This video discusses the recent market volatility, potential drivers, and upcoming policy changes, particularly focusing on tariffs. The speaker suggests the recent stock market downturn, specifically in the S&P 500, is not solely driven by inflation fears despite higher-than-expected inflation data. He points to declining 10-year yields as evidence against this. Instead, he believes the market's movement is tied to anticipated significant policy changes, especially related to trade, set to be announced soon, notably "Liberation Day" on April 2nd. The speaker reiterates his view that policy drives market prices and highlights the accuracy of his market outlook from December 2024, where he predicted targets for the S&P 500, gold, and the 10-year yield, all of which are trending towards his initial projections.
The discussion then moves to three key topics: new auto tariffs, a New York Fed study on student loan delinquencies, and "Liberation Day."

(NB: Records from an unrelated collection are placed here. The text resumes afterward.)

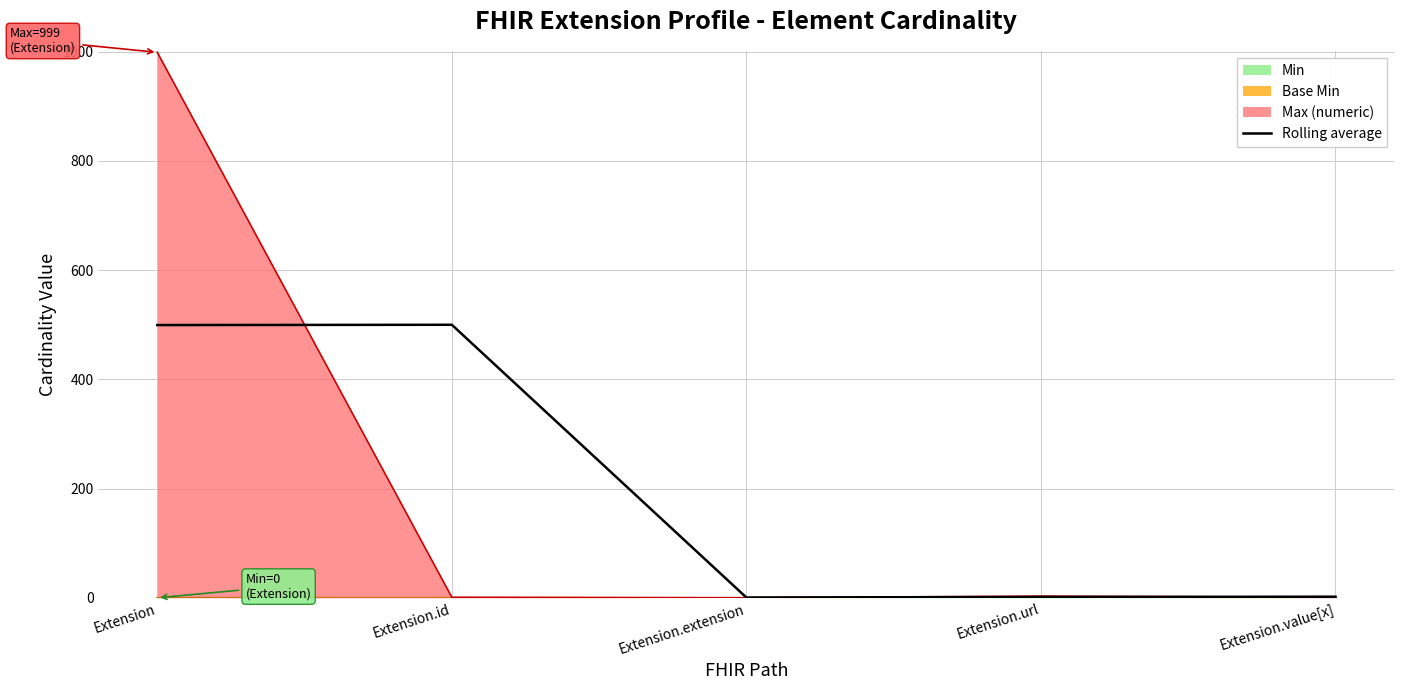

How many points are lower than both their immediate neighbors (excluding endpoints)?

1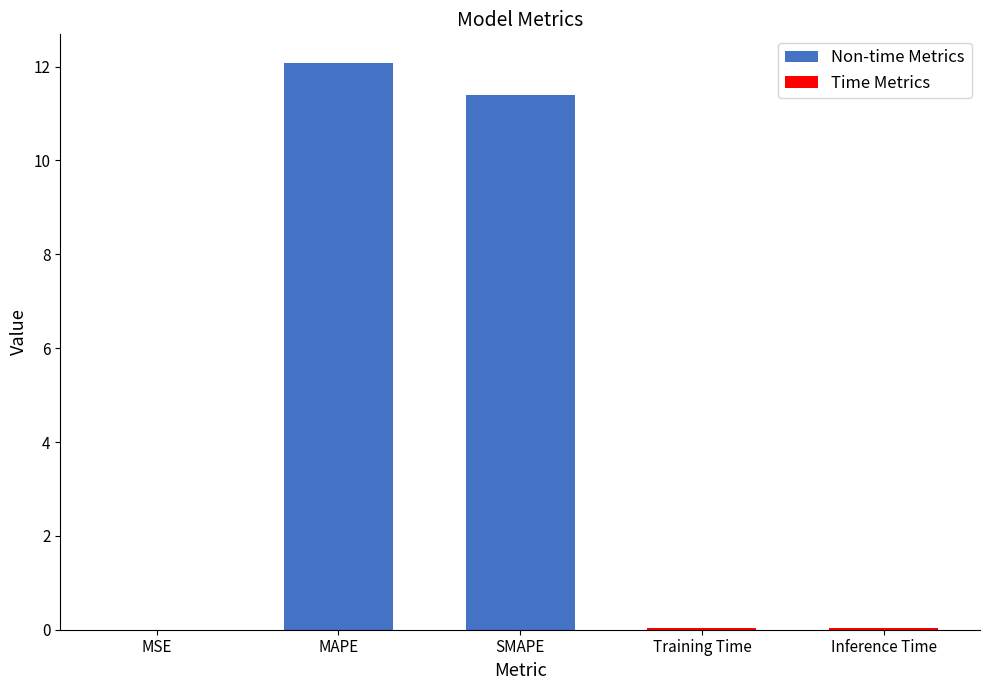

What is the greatest value displayed?

12.1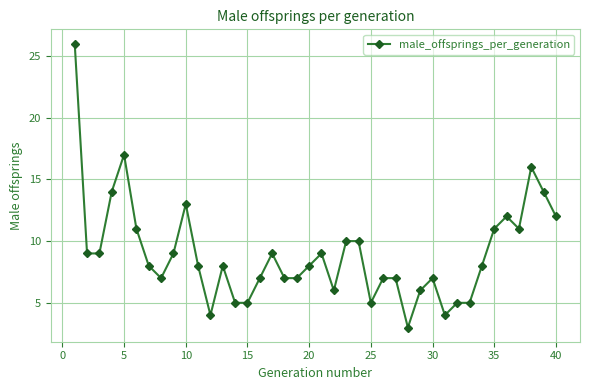

What is the greatest value displayed?

26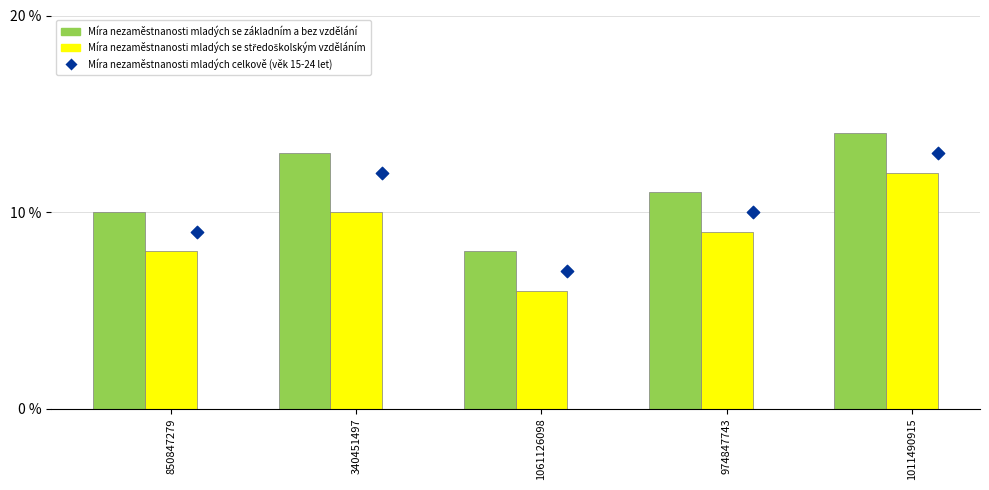

Which series has the widest spread of Y values?

Míra nezaměstnanosti mladých se základním a bez vzdělání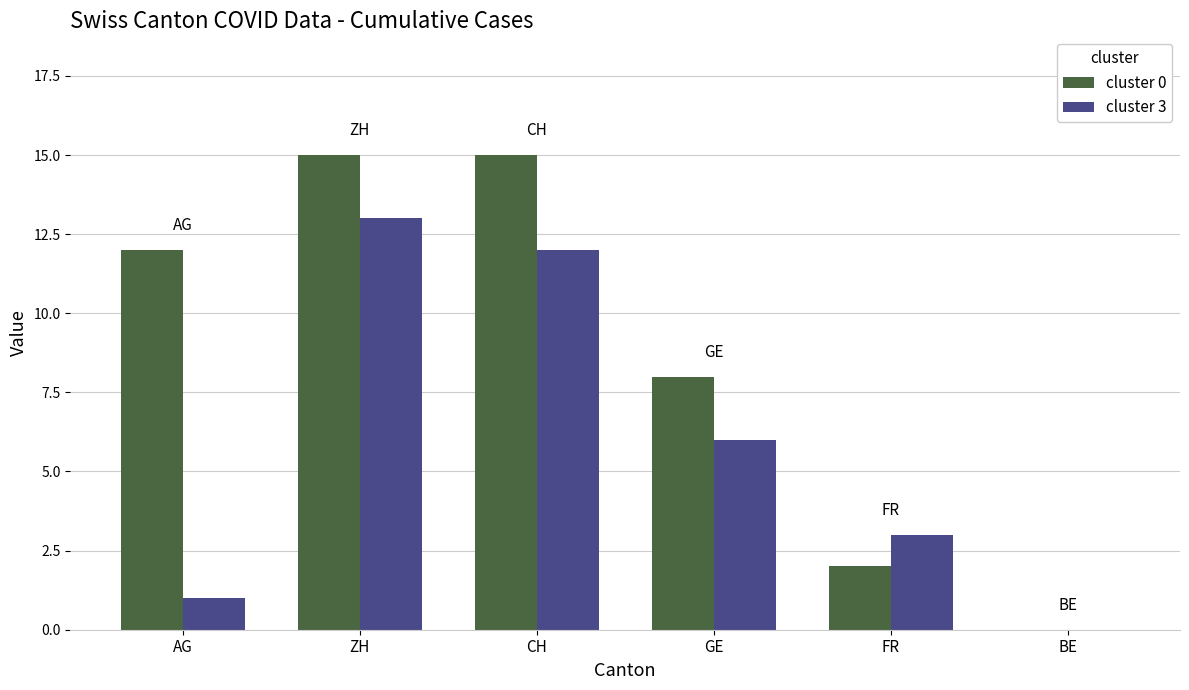

The value of cluster 3 at FR is 3. True or false?

True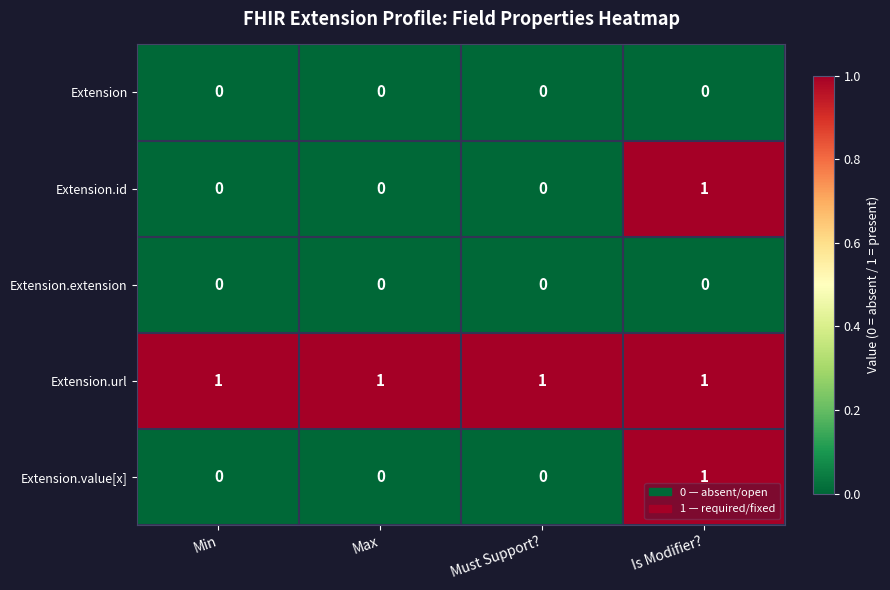

True or false: Extension.value[x] has a value of -1 at Must Support?.

False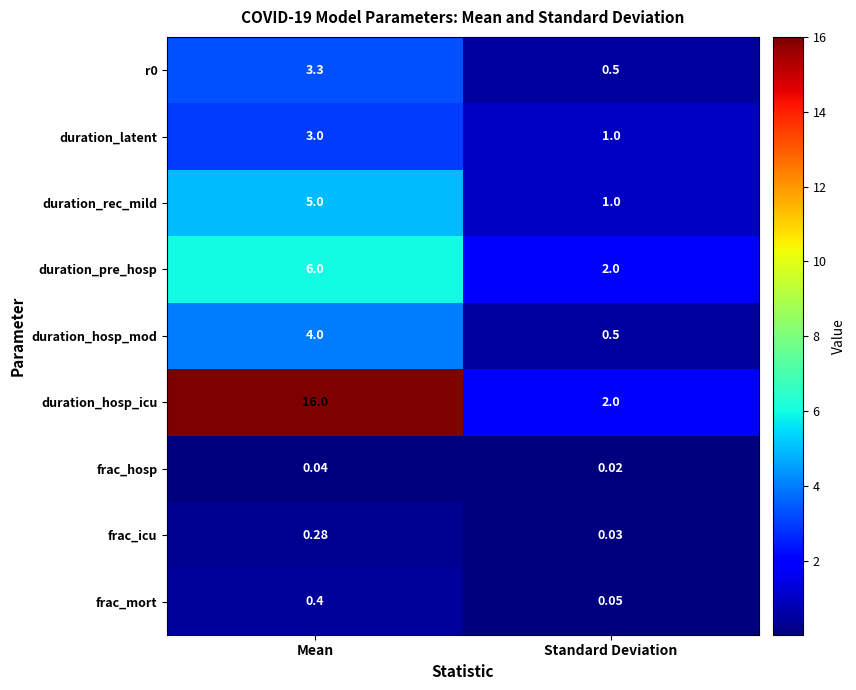

Is the value of frac_icu at Mean greater than the value of duration_rec_mild at Mean?

No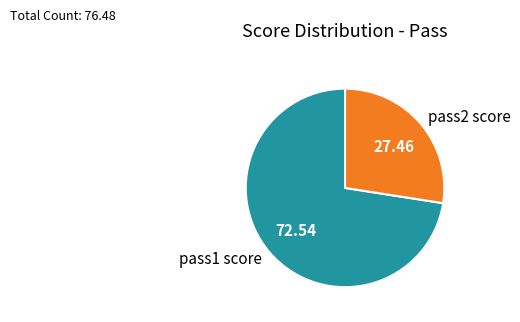

Approximately how many times larger is the value at pass1 score compared to pass2 score?

2.6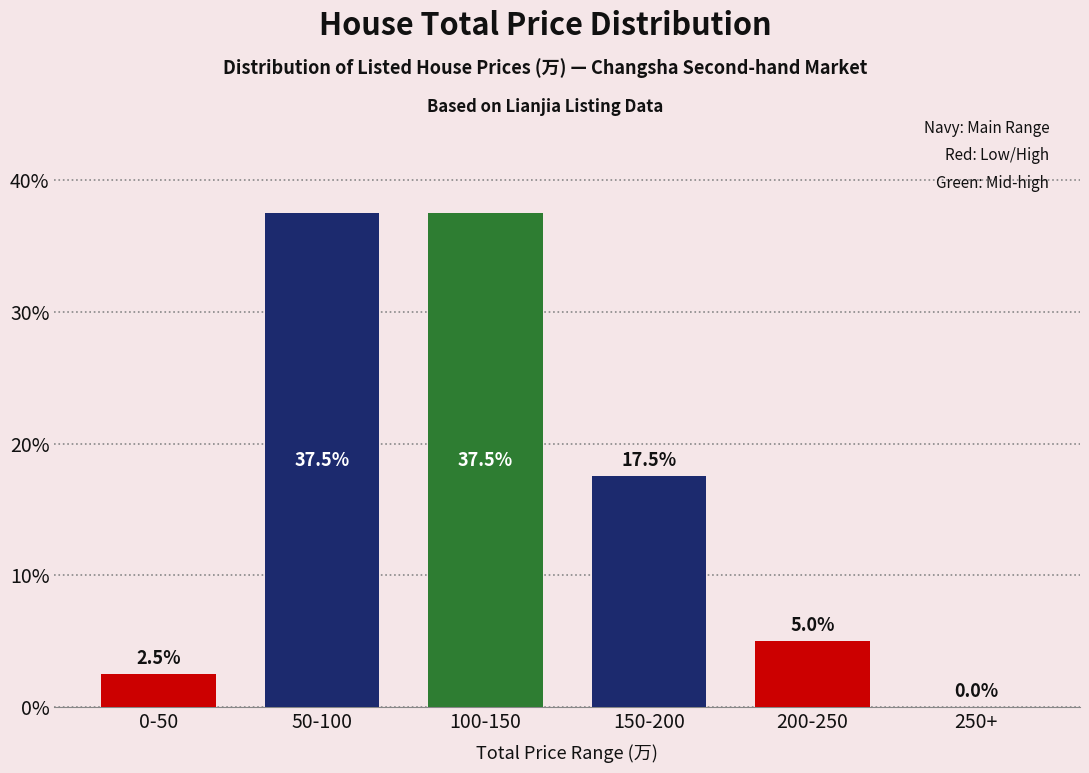

Reading left to right, what are all the values shown in this chart?

0-50=2.5	50-100=37.5	100-150=37.5	150-200=17.5	200-250=5.0	250+=0.0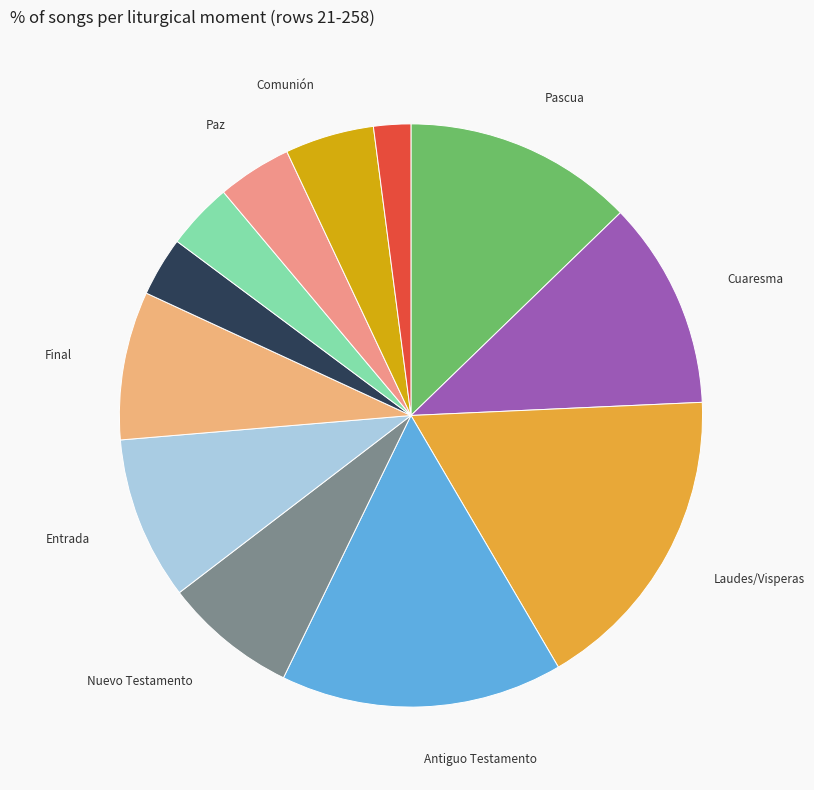

How many slices are in this pie chart?

12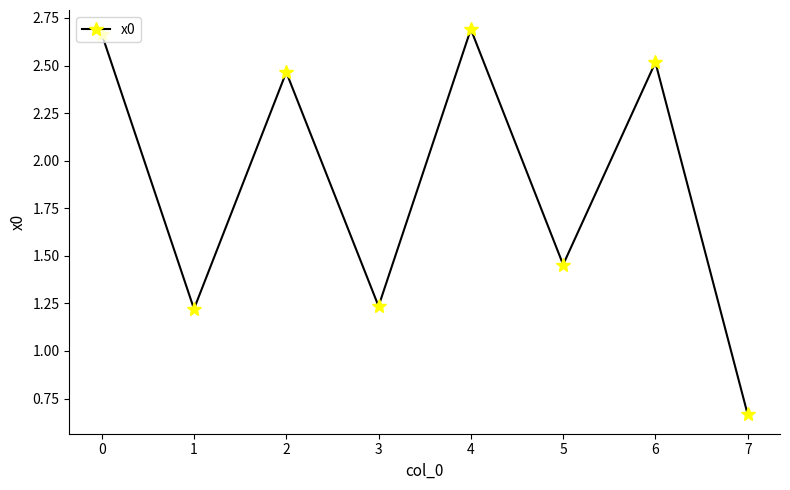

True or false: the data shows 0.8 at 1.

False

First, the speaker delves into the 25% auto tariffs announced by President Trump. He mentions the stated rationale behind the tariffs: national security, requiring domestic steel and aluminum production. While US auto companies' CEOs express concern, the United Auto Workers union supports the tariffs. The tariff primarily impacts countries like Mexico, Japan, Korea, and Canada, key exporters of autos to the US. The speaker notes that due to intricate supply chains within North America, the tariff's impact on Mexico and Canada might be somewhat mitigated by the exemption of US-made parts. However, countries like South Korea, with significant auto exports to the US lacking US-made components, will be heavily affected. The speaker suggests this vulnerability may have prompted Hyundai's CEO to announce building a US factory to avoid tariffs. Japan's auto industry, having diversified production to the US after past negotiations, will be less affected overall, although exports of higher-end models from Japan will still be subject to tariffs. The speaker believes that the long-term objective of the new policy is for more foreign car manufacturers to begin to build more cars in the U.S..
Second, the speaker addresses a New York Fed study linking student loan delinquencies to rising consumer debt delinquencies, like credit card debt. He notes the $1.5 trillion in student loan volume in the US, a consequence of high tuition costs and government-subsidized student loans. He explains that the Biden administration's pause on student loan payments during COVID, coupled with forgiving delinquency and default records through programs like "first starts", artificially boosted credit scores for millions. As these programs end and student loan payments resume, a potential surge in delinquencies could significantly impact credit scores, particularly for those who benefited from the boosted scores. This could explain the rising delinquencies in other consumer debt categories as individuals who had artifically boosted credit scores are no longer able to borrow as much as they previously had. The speaker believes the impact on mortgages may be less significant, but could still impact things like credit cards.
Finally, the speaker discusses "Liberation Day" on April 2nd, when the Trump administration is expected to reveal reciprocal tariffs. He notes the uncertainty surrounding the specifics, despite teases, citing a Washington Post report suggesting the team is still in flux. The speaker emphasizes the broad leeway granted to the administration to define "tariffs" under the executive order, potentially encompassing taxes and non-tariff trade barriers. This could allow them to impose a wide range of measures. He highlights reports of potential blanket tariffs of 20-25% on the European Union. While the Trump administration has focused tariffs on only 15 countries, with only a few countries who are trading with the U.S. likely to have big macroeconomic impacts, the speaker believes this event is significantly underappreciated by the market. He anticipates a potential downside risk in the equity market and highlights China and European countries as likely to be the most impacted by tariffs due to high levels of trade deficit. The speaker concludes by saying that it is going to be a big deal that the market is not anticipating and that the downside is likely sizeable.